┌─ Data extracts

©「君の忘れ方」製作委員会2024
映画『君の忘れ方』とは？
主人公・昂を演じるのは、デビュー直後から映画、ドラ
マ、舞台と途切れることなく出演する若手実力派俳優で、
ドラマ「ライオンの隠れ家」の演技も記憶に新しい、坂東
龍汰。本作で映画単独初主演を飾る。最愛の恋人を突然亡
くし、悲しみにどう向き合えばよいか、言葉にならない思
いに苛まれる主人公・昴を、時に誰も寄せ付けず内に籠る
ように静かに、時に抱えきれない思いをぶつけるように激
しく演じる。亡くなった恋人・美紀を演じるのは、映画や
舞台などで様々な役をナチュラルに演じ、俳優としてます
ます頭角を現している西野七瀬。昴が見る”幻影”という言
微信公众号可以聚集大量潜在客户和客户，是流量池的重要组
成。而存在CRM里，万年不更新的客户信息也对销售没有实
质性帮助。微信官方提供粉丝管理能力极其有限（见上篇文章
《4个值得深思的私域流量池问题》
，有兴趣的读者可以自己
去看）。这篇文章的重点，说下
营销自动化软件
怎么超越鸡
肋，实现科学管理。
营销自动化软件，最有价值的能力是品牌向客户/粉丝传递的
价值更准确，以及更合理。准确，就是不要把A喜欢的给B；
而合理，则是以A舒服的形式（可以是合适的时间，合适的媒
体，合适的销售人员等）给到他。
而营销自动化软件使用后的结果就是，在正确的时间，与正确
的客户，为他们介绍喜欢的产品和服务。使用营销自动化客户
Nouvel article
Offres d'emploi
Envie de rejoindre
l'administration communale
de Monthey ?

└─

Task: Could you retype every record above exactly as written?

Exercise response:
©「君の忘れ方」製作委員会2024
映画『君の忘れ方』とは？
主人公・昂を演じるのは、デビュー直後から映画、ドラ
マ、舞台と途切れることなく出演する若手実力派俳優で、
ドラマ「ライオンの隠れ家」の演技も記憶に新しい、坂東
龍汰。本作で映画単独初主演を飾る。最愛の恋人を突然亡
くし、悲しみにどう向き合えばよいか、言葉にならない思
いに苛まれる主人公・昴を、時に誰も寄せ付けず内に籠る
ように静かに、時に抱えきれない思いをぶつけるように激
しく演じる。亡くなった恋人・美紀を演じるのは、映画や
舞台などで様々な役をナチュラルに演じ、俳優としてます
ます頭角を現している西野七瀬。昴が見る”幻影”という言
微信公众号可以聚集大量潜在客户和客户，是流量池的重要组
成。而存在CRM里，万年不更新的客户信息也对销售没有实
质性帮助。微信官方提供粉丝管理能力极其有限（见上篇文章
《4个值得深思的私域流量池问题》
，有兴趣的读者可以自己
去看）。这篇文章的重点，说下
营销自动化软件
怎么超越鸡
肋，实现科学管理。
营销自动化软件，最有价值的能力是品牌向客户/粉丝传递的
价值更准确，以及更合理。准确，就是不要把A喜欢的给B；
而合理，则是以A舒服的形式（可以是合适的时间，合适的媒
体，合适的销售人员等）给到他。
而营销自动化软件使用后的结果就是，在正确的时间，与正确
的客户，为他们介绍喜欢的产品和服务。使用营销自动化客户
Nouvel article
Offres d'emploi
Envie de rejoindre
l'administration communale
de Monthey ?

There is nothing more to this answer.